To counter the threat of a natural virus spillover, governments will need to limit destruction of ecosystems and restrict the wildlife trade. They will also have to improve animal welfare and disease screening on farms.

And to stop a future lab leak, Trounce said scientists will first have to create norms that govern safety standards, the kinds of experiments they perform, and openness about their work. Right now, there are no consistent guidelines for working with dangerous pathogens around the world and no incentive to disclose if there’s been an accident. With governments more concerned about managing their reputations, it’s scientists that will need to take the lead in being forthright about their work. “Our collective safety is [enhanced] by building openness and transparency and trust in scientific community,” Trounce said.

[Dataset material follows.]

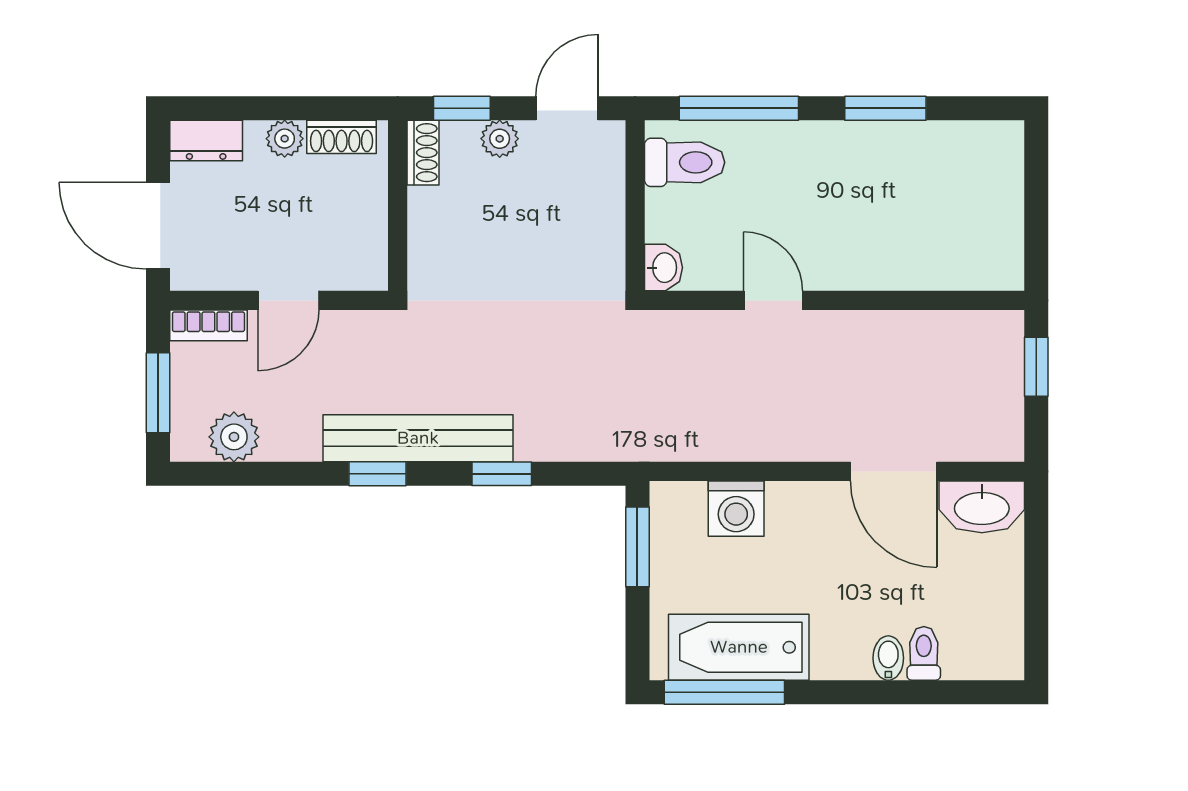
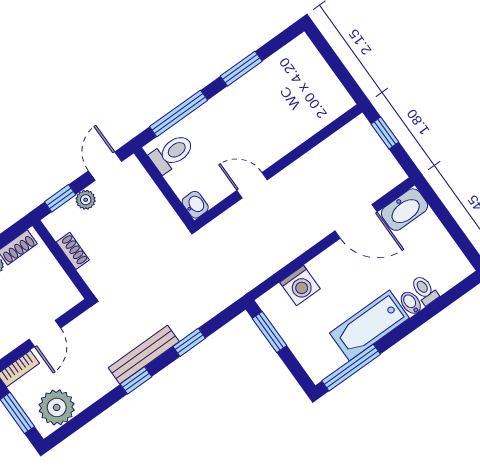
shoe rack: (423, 153) -> (73, 251), moved
plant: (234, 437) -> (57, 407), width x1.36, depth x1.36
bench: (418, 438) -> (144, 355), width x0.73, depth x0.82
bathtub: (739, 647) -> (369, 325), moved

There are also strategies that could prevent a pandemic regardless of the source. Virus surveillance and screening people at high risk of exposure could catch an outbreak in its early stages. Developing better indoor air filtration and ventilation could also interrupt the transmission of airborne infectious diseases.

The ultimate goal is to break out of the “panic, fund, forget” cycle that often emerges after a crisis. With the global Covid-19 death rate falling to levels not seen since early 2020, the worry is that attention and money will shift away from preventing the next viral catastrophe. Tracing the roots of Covid-19 is still an important scientific and political task, but it’s far more urgent to halt the next pandemic before it ignites.